Please make an exact copy of the listing, without the pictures.

Collected data:
=== Section Start ===

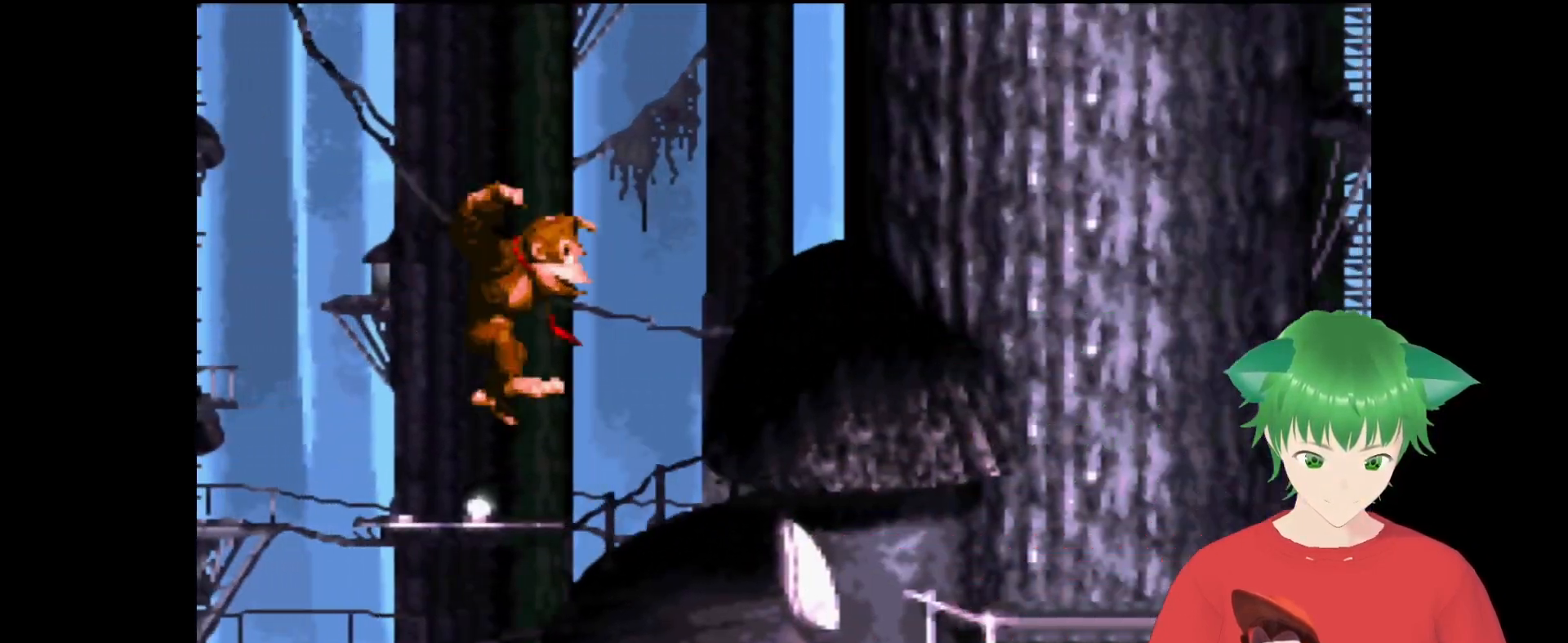
{"buttons": ["Y", "DPAD_UP", "DPAD_RIGHT"], "events": []}
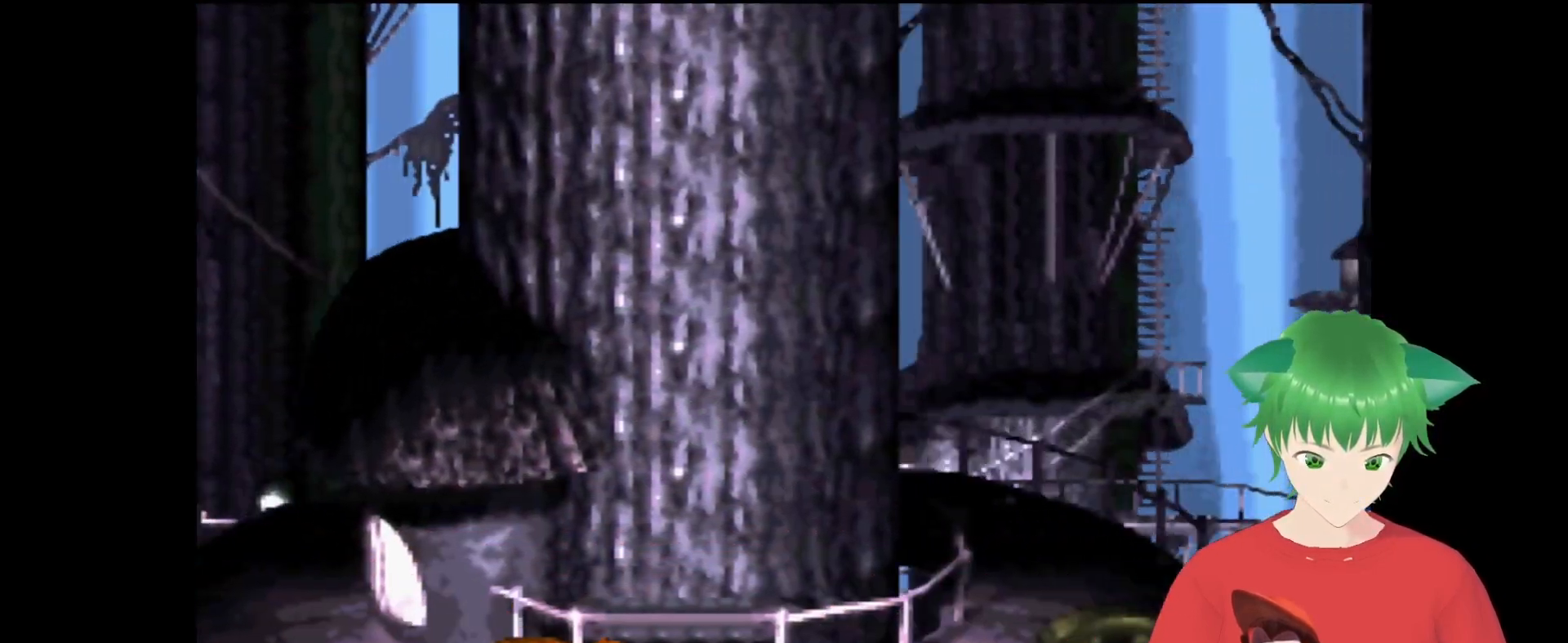
{"buttons": ["B", "Y", "DPAD_LEFT"], "events": [[100, "DPAD_UP", "up"], [167, "DPAD_RIGHT", "up"], [233, "B", "down"], [233, "DPAD_LEFT", "down"]]}
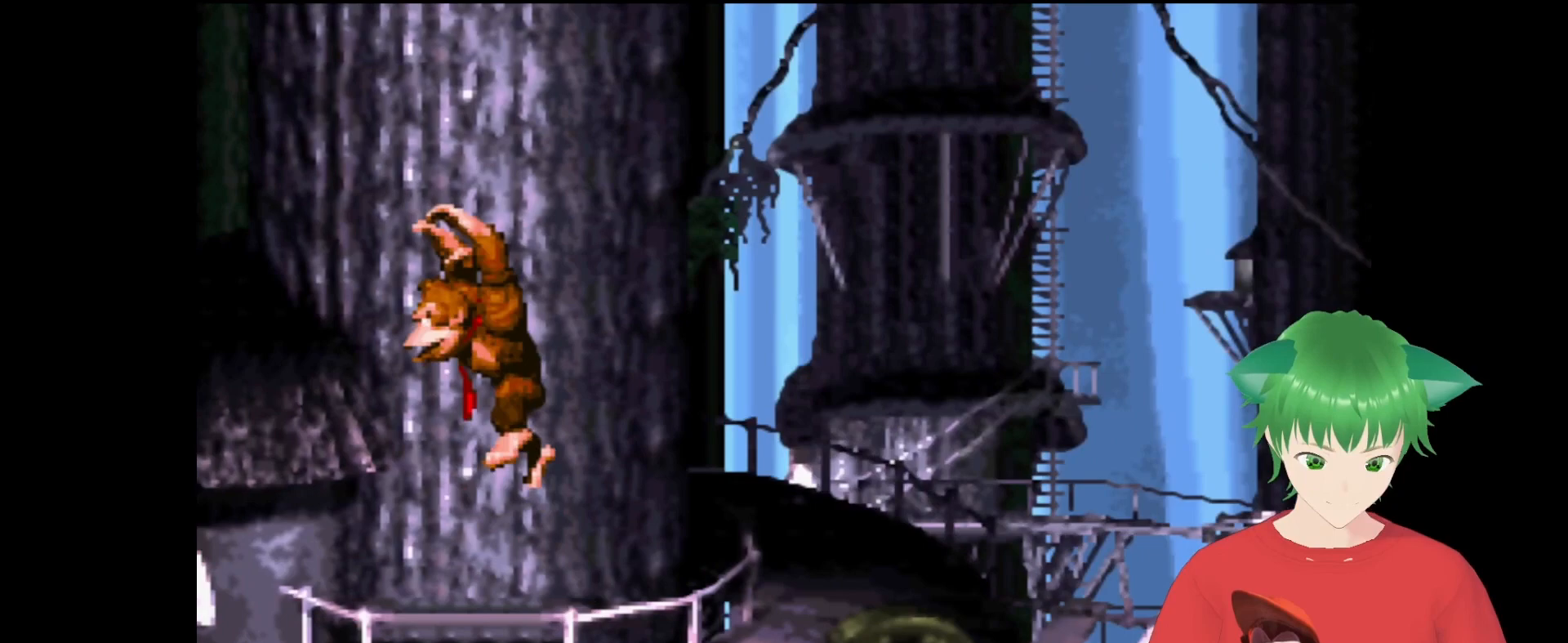
{"buttons": ["Y"], "events": [[267, "B", "up"], [267, "DPAD_LEFT", "up"]]}
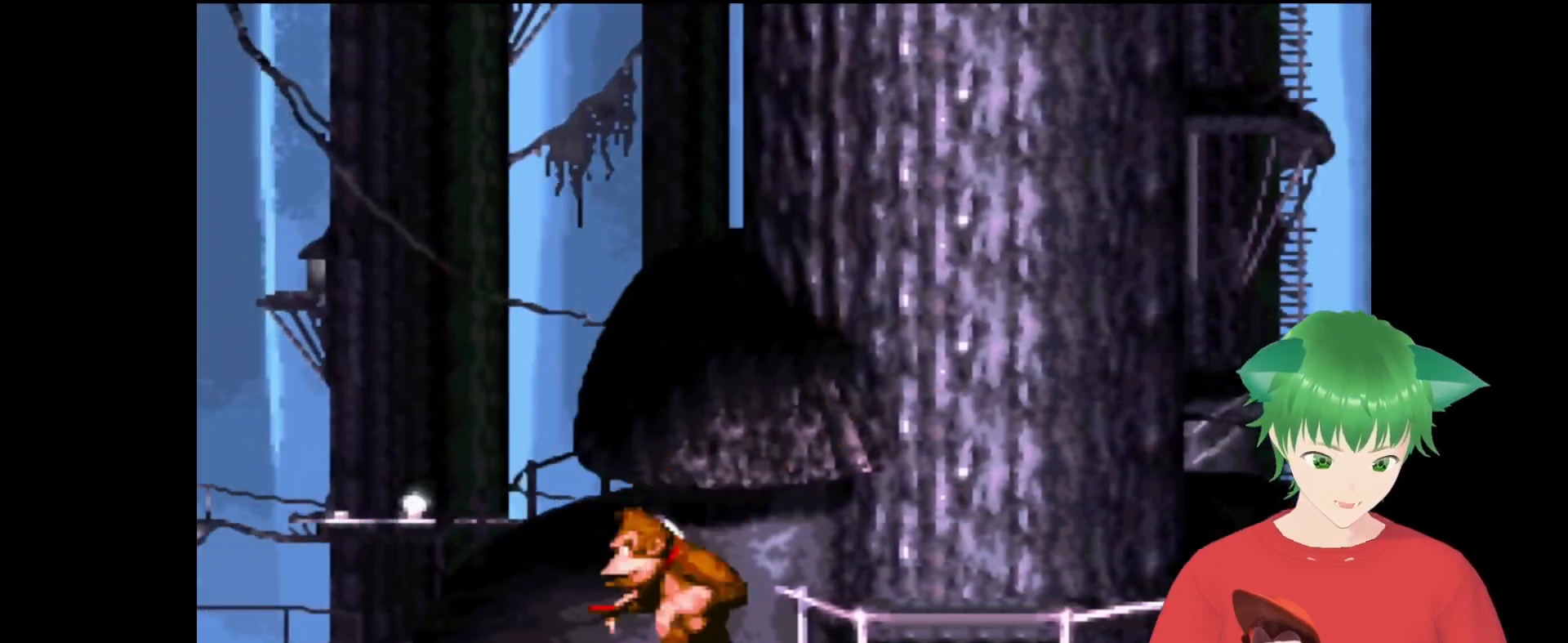
{"buttons": [], "events": [[33, "DPAD_LEFT", "down"], [233, "DPAD_LEFT", "up"], [233, "Y", "up"]]}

=== Section End ===

Answer:
{"buttons": ["Y", "DPAD_UP", "DPAD_RIGHT"], "events": []}
{"buttons": ["B", "Y", "DPAD_LEFT"], "events": [[100, "DPAD_UP", "up"], [167, "DPAD_RIGHT", "up"], [233, "B", "down"], [233, "DPAD_LEFT", "down"]]}
{"buttons": ["Y"], "events": [[267, "B", "up"], [267, "DPAD_LEFT", "up"]]}
{"buttons": [], "events": [[33, "DPAD_LEFT", "down"], [233, "DPAD_LEFT", "up"], [233, "Y", "up"]]}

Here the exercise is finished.